▶ **Exercise**:
Reproduce, word for word, the portion of the listing below that opens with the line containing "The value of" and closes with the line containing "What is the maximum value shown in the chart?", both lines included. Omit any pictures from your reply.

▶ **Listed records**:

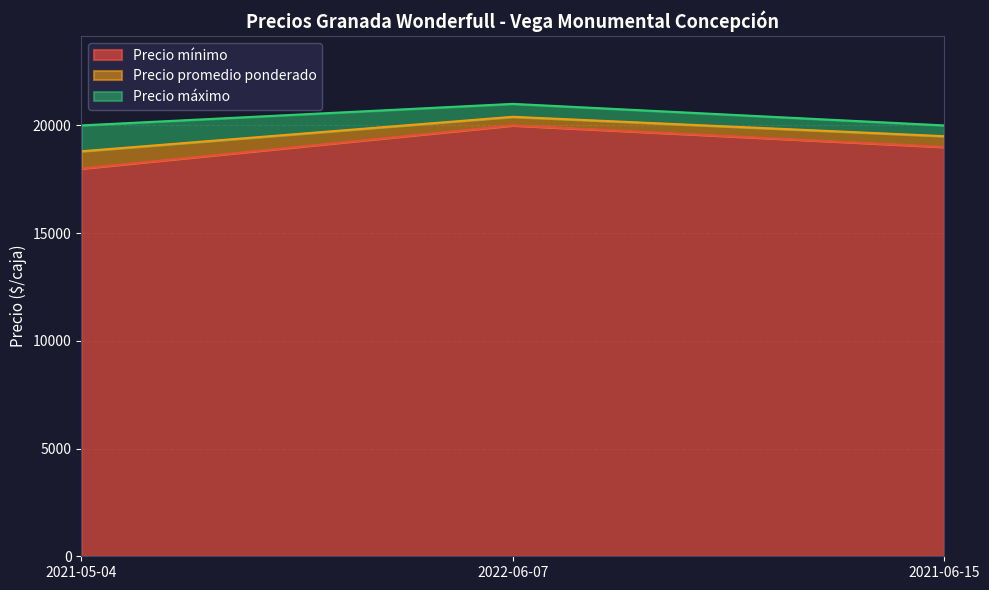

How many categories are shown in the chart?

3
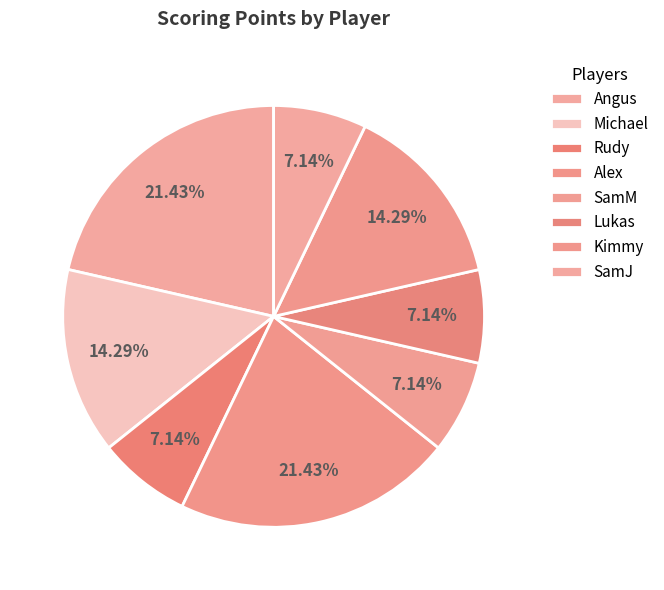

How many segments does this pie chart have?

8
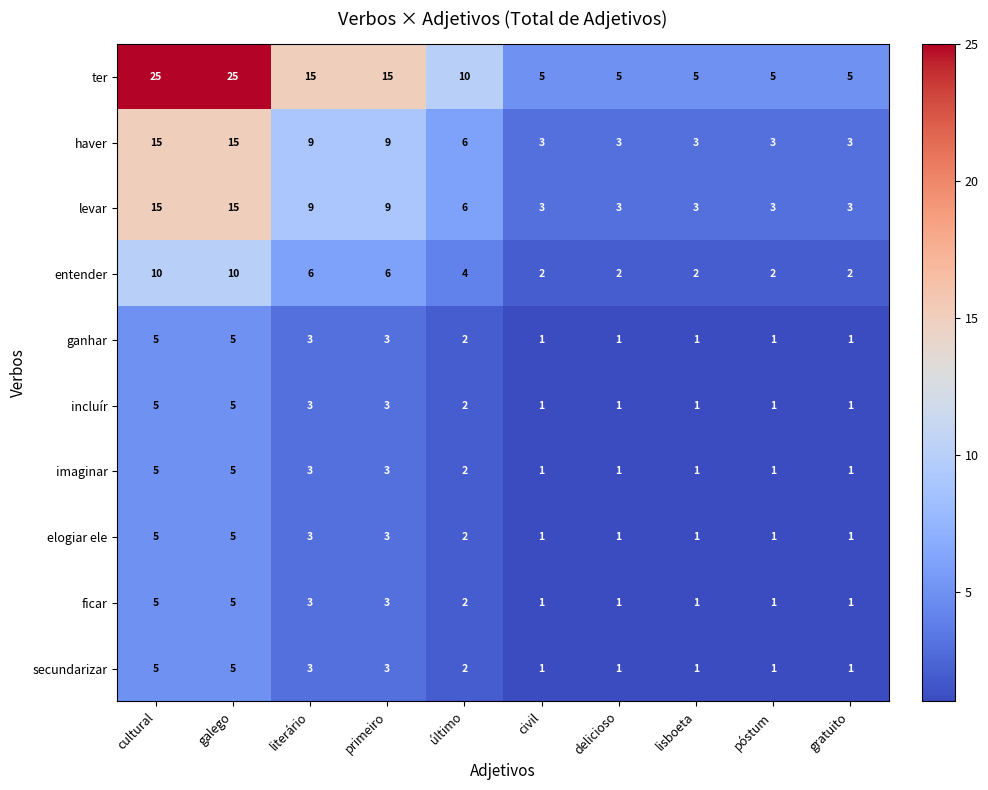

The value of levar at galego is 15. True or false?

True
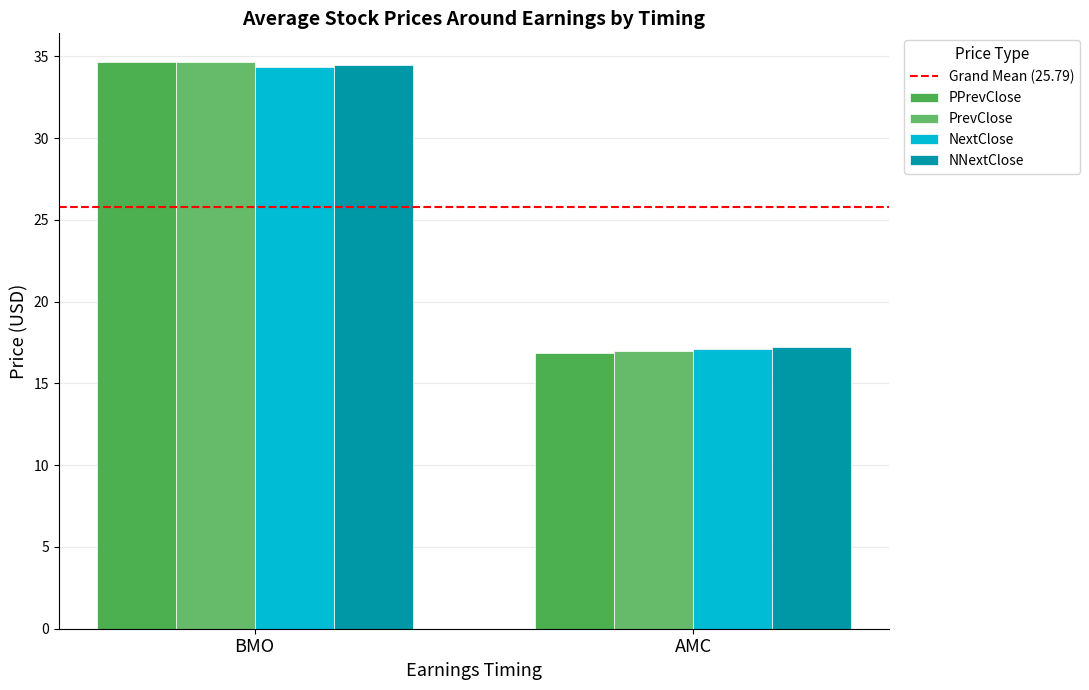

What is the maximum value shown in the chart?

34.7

==

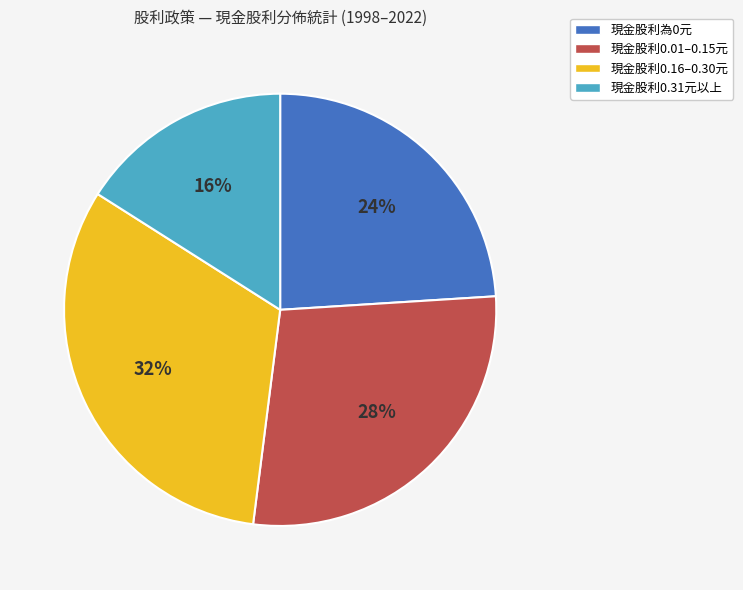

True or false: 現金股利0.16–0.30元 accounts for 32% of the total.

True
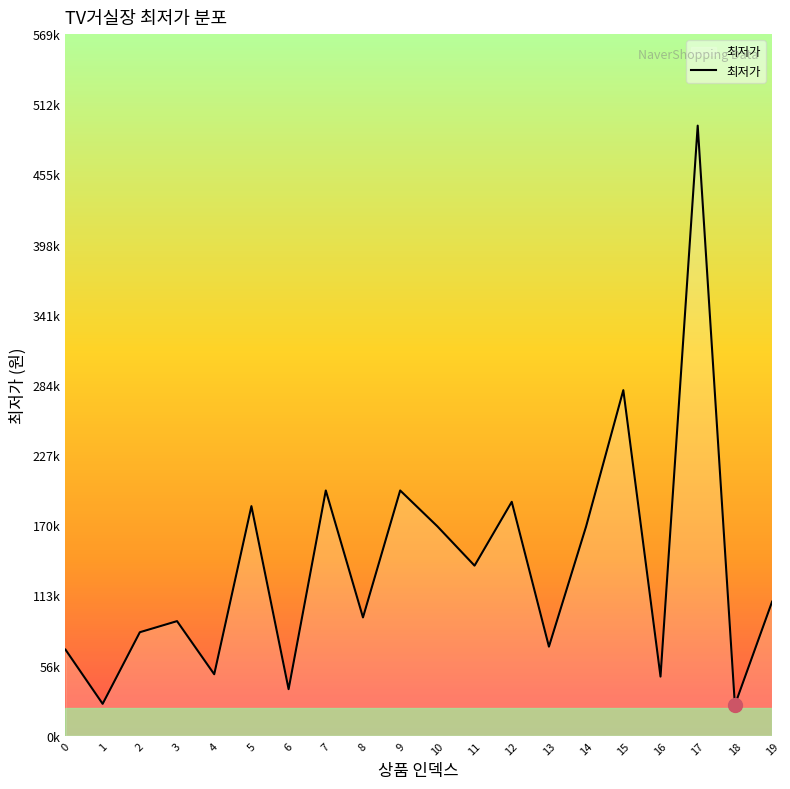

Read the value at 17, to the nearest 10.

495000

▶ **Task solution**:
The value of levar at galego is 15. True or false?

True

What is the maximum value shown in the chart?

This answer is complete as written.